In papers seen by the BBC, it has been revealed that a secret Government plan was in place to release Patrick 'Guiseppe' Conlon from prison, had he not died from tuberculosis in 1980.
Private papers seen by the broadcaster show that on the day of Mr Conlon's death January 23, 1980, Home Secretary William Whitelaw - later Lord Whitelaw - made a decision to grant him parole.
The documents include a letter from Lord Whitelaw to campaigner Cardinal Basil Hume, who worked with those wrongfully convicted in connection with the Guildford bombing.

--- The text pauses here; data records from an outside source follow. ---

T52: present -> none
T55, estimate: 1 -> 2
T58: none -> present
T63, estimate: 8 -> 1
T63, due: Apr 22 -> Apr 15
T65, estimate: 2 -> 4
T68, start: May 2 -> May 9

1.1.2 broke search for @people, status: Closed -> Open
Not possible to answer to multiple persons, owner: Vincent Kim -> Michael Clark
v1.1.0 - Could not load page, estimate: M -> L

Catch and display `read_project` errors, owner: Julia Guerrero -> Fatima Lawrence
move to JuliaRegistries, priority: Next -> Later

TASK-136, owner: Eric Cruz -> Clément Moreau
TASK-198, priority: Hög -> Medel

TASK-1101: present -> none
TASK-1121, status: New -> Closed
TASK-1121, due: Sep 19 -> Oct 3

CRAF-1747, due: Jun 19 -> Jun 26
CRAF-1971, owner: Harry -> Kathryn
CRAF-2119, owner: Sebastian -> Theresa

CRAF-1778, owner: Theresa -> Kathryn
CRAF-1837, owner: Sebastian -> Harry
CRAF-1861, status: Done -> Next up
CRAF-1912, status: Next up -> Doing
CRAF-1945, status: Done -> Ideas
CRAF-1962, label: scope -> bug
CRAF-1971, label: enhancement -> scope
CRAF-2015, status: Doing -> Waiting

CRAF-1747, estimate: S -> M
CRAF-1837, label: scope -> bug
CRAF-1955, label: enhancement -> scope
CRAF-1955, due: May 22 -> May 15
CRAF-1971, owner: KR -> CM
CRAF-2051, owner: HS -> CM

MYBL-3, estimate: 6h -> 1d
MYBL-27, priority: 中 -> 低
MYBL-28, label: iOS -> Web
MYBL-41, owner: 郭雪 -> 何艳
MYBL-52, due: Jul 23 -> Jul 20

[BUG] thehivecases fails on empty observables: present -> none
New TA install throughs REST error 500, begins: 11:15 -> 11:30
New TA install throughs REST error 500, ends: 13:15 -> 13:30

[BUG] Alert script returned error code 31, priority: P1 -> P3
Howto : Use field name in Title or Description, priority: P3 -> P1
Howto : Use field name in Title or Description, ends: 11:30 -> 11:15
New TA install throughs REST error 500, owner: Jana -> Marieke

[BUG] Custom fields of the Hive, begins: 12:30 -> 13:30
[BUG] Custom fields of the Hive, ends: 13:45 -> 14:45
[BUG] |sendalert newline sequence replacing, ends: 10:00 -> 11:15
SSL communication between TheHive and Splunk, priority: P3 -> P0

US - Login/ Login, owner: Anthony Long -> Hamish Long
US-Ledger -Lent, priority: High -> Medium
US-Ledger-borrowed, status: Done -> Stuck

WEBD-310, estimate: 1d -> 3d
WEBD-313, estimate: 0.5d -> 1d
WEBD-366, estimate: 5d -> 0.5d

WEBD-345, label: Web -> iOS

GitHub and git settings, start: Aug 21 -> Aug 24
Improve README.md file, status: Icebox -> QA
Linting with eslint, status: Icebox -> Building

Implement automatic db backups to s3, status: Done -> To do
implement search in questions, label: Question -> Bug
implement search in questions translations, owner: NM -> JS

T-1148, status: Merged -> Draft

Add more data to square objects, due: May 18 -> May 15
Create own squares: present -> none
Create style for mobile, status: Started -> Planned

Sent after Patrick Conlon's death, it explained the decision had been made to grant him parole and that should be have been discharged from hospital "it would not be right to return him to prison".
Mr Conlon was jailed alongside his son, Gerry, who was one of the Guildford Four.
The Guildford Four and the Maguire Seven - the group Patrick Conlon was part of charged with possessing nitroglycerine allegedly passed to the IRA - all eventually had their convictions quashed.
The wrongful convictions connected to the Guildford pub bombings are cited as one of the most infamous miscarriages of justice in British legal history.
The story of Patrick and Gerry Conlon is depicted in the 1993 film In the Name of the Father, starring Daniel Day-Lewis and Pete Postlethwaite.